There are possible side effects to Botox, such as drooping eyelids or eyebrows. The complication, though rare, tends to occur when the practitioner is less experienced and isn’t as well versed in facial anatomy. In cases of severe eyelid drooping on one side, the injector has usually botched the placement of the Botox above the eyebrows. Sometimes this can be made better by placing more Botox to balance the mistake and lift the droop, but most times the patient must wait out the injection period, typically resulting in a droop lasting three to four months
There are tricky spots that can stump even the most established practitioner.

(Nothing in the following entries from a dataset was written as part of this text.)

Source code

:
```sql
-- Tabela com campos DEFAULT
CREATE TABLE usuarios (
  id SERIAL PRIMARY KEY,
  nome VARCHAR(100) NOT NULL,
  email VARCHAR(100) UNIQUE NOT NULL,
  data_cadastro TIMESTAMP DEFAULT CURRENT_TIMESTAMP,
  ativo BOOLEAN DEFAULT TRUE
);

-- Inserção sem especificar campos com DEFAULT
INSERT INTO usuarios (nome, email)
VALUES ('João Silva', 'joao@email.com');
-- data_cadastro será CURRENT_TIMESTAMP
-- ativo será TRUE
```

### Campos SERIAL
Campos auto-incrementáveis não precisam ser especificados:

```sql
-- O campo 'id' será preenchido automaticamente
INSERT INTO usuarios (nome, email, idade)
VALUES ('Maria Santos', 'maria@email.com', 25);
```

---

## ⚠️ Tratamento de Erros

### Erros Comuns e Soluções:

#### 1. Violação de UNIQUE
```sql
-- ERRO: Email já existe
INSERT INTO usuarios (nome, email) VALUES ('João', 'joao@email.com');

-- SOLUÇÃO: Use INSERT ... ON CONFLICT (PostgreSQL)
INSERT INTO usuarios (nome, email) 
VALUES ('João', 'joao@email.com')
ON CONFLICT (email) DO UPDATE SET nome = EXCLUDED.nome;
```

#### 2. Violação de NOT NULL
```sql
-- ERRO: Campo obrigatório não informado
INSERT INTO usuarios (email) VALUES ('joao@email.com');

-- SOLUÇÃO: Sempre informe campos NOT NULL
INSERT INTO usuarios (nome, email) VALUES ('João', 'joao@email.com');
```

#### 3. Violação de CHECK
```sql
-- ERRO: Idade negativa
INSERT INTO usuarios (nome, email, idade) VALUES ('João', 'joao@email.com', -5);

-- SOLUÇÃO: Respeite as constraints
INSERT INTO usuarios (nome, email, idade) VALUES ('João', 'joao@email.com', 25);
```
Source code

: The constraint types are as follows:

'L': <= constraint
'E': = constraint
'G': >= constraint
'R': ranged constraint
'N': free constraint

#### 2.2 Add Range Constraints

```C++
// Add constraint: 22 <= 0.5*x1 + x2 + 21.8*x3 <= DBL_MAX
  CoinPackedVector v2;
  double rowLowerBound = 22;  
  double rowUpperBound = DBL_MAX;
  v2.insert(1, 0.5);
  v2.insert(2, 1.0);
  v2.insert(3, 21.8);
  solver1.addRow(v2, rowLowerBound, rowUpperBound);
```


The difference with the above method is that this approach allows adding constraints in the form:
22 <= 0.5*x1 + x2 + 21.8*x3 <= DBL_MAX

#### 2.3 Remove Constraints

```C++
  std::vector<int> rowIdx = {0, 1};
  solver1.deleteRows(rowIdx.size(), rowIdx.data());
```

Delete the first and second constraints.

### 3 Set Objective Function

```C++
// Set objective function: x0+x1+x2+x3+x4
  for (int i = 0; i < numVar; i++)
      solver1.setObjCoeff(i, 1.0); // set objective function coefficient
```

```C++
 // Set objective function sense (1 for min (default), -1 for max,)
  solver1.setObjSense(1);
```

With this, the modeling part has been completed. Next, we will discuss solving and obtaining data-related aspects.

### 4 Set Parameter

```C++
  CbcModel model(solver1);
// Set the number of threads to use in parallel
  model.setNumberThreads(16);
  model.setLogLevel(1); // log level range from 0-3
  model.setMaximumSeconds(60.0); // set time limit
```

Injecting the lower face, around the jawline or lips and mouth, is less forgiving than injecting the frown lines or the eyes.
Fewer units are needed in these spots, but muscle attachments, and how muscles work together, are more intricate. Be sure that whomever you select has done a lot of injections in the part of the face you’re interested in treating.
I give the patient a mirror and let them talk. Some parts of the face can bother a patient more than others, and it’s those conversations that help us understand each separate case. That is just as important as the skill of the injector.
Ask about pain, recovery and follow-up visits. Botox can hurt. Although the needles are tiny and the pressure light, there’s still the pinching feeling of a sharp object injecting something into your skin. Even with the best injectors, there can be light bruising afterward.
I advise getting Botox a couple of weeks or more before an important event. Not only does that allow potential bruising to subside, but it also lets the neurotoxin take effect. I also encourage a patient to return for a follow-up appointment at the two-week point. At that time, I can check in to see if the patient is happy with the results or if there is a complication or concern.
While it’s becoming just as easy to book an appointment for Botox as it is for a manicure, that doesn’t mean everyone is qualified. Becoming a good injector is not watching a bunch of “YouTube videos.”
You should feel free to ask a lot of questions. It is also important to ensure that the person injecting you has had official training in cosmetic injections, and is a certified injector. Never be afraid to ask to see credentials.
All injectors have a beginning, including myself. There are many women from years past I wish I could call and ask for another chance. Some I may have lost through lack of experience or nervousness. Your injector should get better with years of experience, training and advance placement techniques.
We were recently recognized by Allergan, the makers of Botox, as a Platinum Level Account, putting us in the top 4 percent out of 35,081 Allergan accounts nationwide. This is attributed to the amount of injections we administer at EL Clinical and the predictability of the performance of Botox Cosmetic and Juvederm facial fillers.
I have been fortunate to administer training to other injectors and receive continuing education from Allergan, which has strengthened my abilities, my assurance and loyalty to Botox Cosmetics.
So until the next big thing comes along which still could be years away, millions of us will continue to rely on Botox to fight those forehead wrinkles, frown lines and crow’s feet, so we can be well on our way to looking and feeling our best.